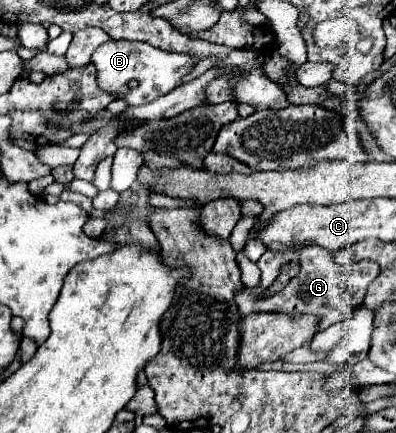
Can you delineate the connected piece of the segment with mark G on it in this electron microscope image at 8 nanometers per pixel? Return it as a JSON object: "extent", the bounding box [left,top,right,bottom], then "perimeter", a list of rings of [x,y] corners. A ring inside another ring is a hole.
{"extent":[236,247,380,331],"perimeter":[[[300,247],[296,251],[286,251],[286,253],[272,253],[266,251],[260,261],[258,261],[260,269],[262,269],[262,285],[256,289],[242,289],[236,295],[236,303],[240,309],[240,315],[252,315],[252,313],[314,313],[318,317],[322,317],[320,321],[320,331],[330,327],[332,323],[344,321],[348,319],[354,309],[358,307],[356,297],[364,297],[368,285],[378,277],[380,267],[374,261],[358,261],[358,275],[344,275],[342,267],[334,263],[332,253],[324,251],[324,247]],[[290,261],[298,261],[300,263],[300,273],[296,277],[290,279],[290,283],[278,291],[272,297],[262,297],[262,293],[272,285],[272,281],[280,275],[282,267]],[[352,303],[352,309],[350,309]]]}

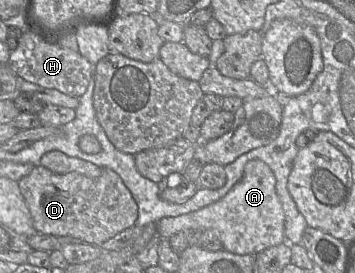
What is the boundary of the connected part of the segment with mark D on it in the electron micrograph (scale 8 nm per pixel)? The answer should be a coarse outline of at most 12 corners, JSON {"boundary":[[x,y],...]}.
{"boundary":[[119,175],[18,181],[37,233],[99,246],[135,225]]}

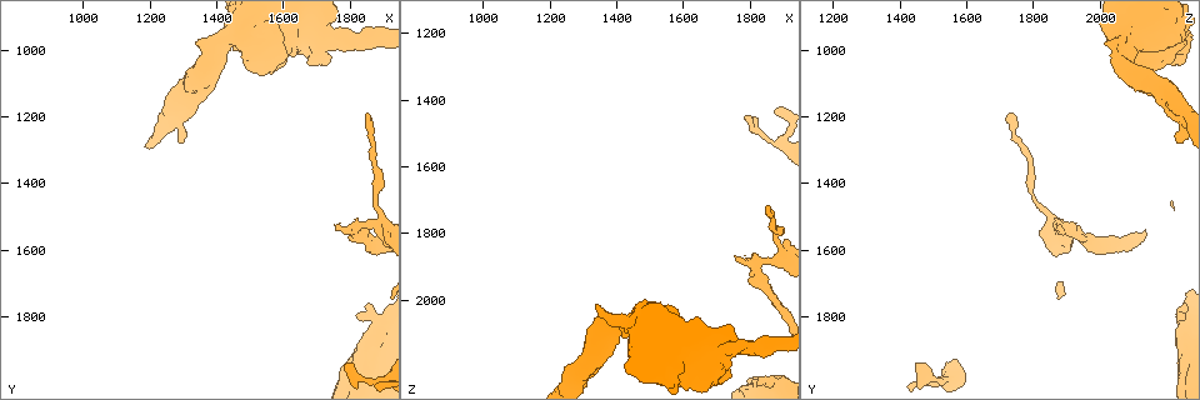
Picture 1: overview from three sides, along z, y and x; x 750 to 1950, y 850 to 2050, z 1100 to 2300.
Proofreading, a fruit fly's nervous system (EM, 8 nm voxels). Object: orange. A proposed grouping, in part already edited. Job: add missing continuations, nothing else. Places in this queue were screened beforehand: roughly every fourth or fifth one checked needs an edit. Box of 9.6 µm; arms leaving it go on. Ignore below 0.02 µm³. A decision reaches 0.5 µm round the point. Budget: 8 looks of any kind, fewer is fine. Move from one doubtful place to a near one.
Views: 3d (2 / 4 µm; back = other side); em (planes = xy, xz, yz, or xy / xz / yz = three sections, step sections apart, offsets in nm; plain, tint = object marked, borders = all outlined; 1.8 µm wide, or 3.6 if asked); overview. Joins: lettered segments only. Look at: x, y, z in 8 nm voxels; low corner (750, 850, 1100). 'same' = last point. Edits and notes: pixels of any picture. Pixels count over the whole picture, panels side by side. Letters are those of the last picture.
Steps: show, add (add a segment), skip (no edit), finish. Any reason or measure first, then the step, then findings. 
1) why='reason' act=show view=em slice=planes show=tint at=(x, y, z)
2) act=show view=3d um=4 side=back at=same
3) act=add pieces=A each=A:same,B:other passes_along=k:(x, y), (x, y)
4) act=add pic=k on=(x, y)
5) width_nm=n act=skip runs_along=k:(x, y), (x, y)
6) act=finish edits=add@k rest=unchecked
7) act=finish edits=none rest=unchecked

act=show view=em um=3.6 slice=planes show=borders at=(1430, 970, 2070)

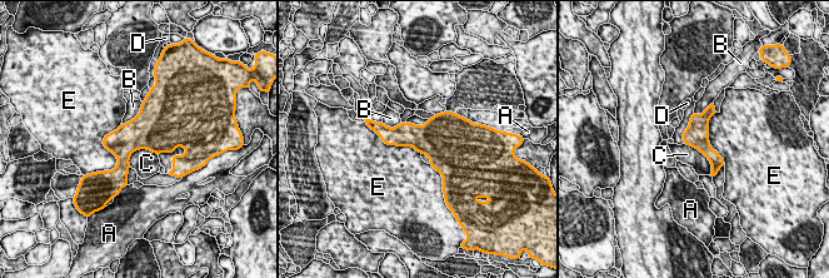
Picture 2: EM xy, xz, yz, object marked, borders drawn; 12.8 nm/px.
act=skip each=A:other,B:other,C:other,D:other,E:other border=2:(684, 143), (707, 158), (709, 175) found='no lettered segment goes on from it'

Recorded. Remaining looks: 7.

================

- YOUR GOAL -
Return exactly the lines that begin with the one containing "4) act=add pic=k on=(x, y)" and end with the final line of the data above; include no pictures.

- RESPONSE BELOW -
4) act=add pic=k on=(x, y)
5) width_nm=n act=skip runs_along=k:(x, y), (x, y)
6) act=finish edits=add@k rest=unchecked
7) act=finish edits=none rest=unchecked

act=show view=em um=3.6 slice=planes show=borders at=(1430, 970, 2070)

Picture 2: EM xy, xz, yz, object marked, borders drawn; 12.8 nm/px.
act=skip each=A:other,B:other,C:other,D:other,E:other border=2:(684, 143), (707, 158), (709, 175) found='no lettered segment goes on from it'

Recorded. Remaining looks: 7.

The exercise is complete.